> **REQUIRED ACTION**:
All lines of the material that contain "significant" must be copied out.
<<<<
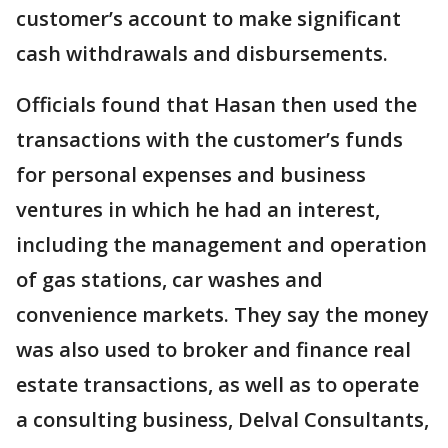
customer’s account to make significant
cash withdrawals and disbursements.
Officials found that Hasan then used the
transactions with the customer’s funds
for personal expenses and business
ventures in which he had an interest,
including the management and operation
of gas stations, car washes and
convenience markets. They say the money
was also used to broker and finance real
estate transactions, as well as to operate
a consulting business, Delval Consultants,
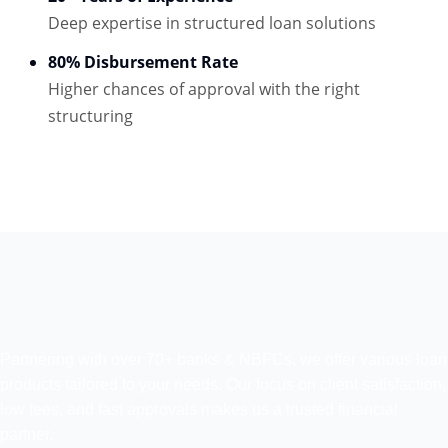
Deep expertise in structured loan solutions
80% Disbursement Rate
Higher chances of approval with the right
structuring
Partnering with over 70+ banks & NBFCs, we offer various loan
products tailored to your needs. Our focus on client satisfaction,
low fees, and fast approvals makes us a trusted financial
partner.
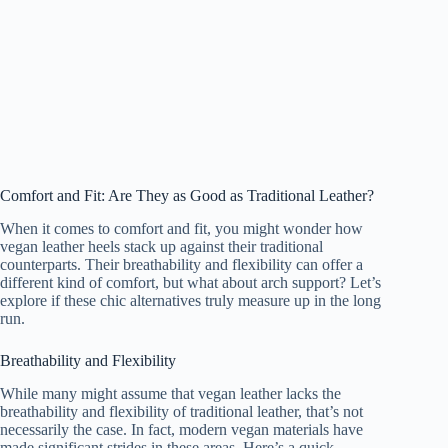
Comfort and Fit: Are They as Good as Traditional Leather?
When it comes to comfort and fit, you might wonder how
vegan leather heels stack up against their traditional
counterparts. Their breathability and flexibility can offer a
different kind of comfort, but what about arch support? Let’s
explore if these chic alternatives truly measure up in the long
run.
Breathability and Flexibility
While many might assume that vegan leather lacks the
breathability and flexibility of traditional leather, that’s not
necessarily the case. In fact, modern vegan materials have
made significant strides in these areas. Here’s a quick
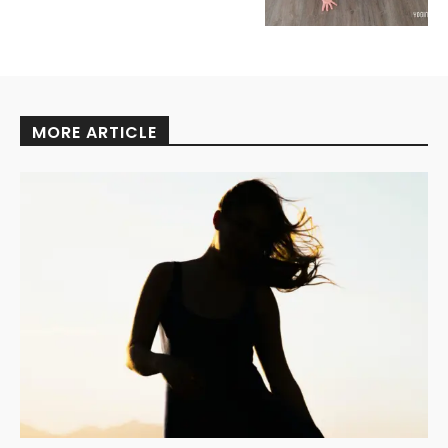
MORE ARTICLE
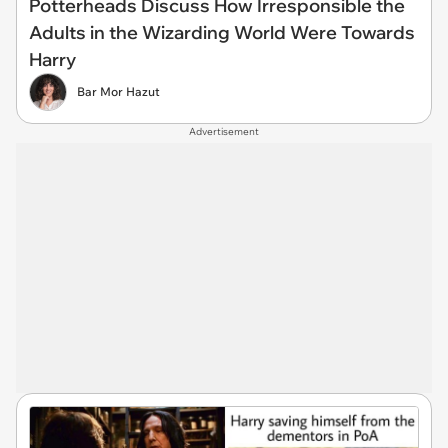
Potterheads Discuss How Irresponsible the
Adults in the Wizarding World Were Towards
Harry
Bar Mor Hazut
Advertisement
>>>>
> **EXERCISE SOLUTION**:
customer’s account to make significant
made significant strides in these areas. Here’s a quick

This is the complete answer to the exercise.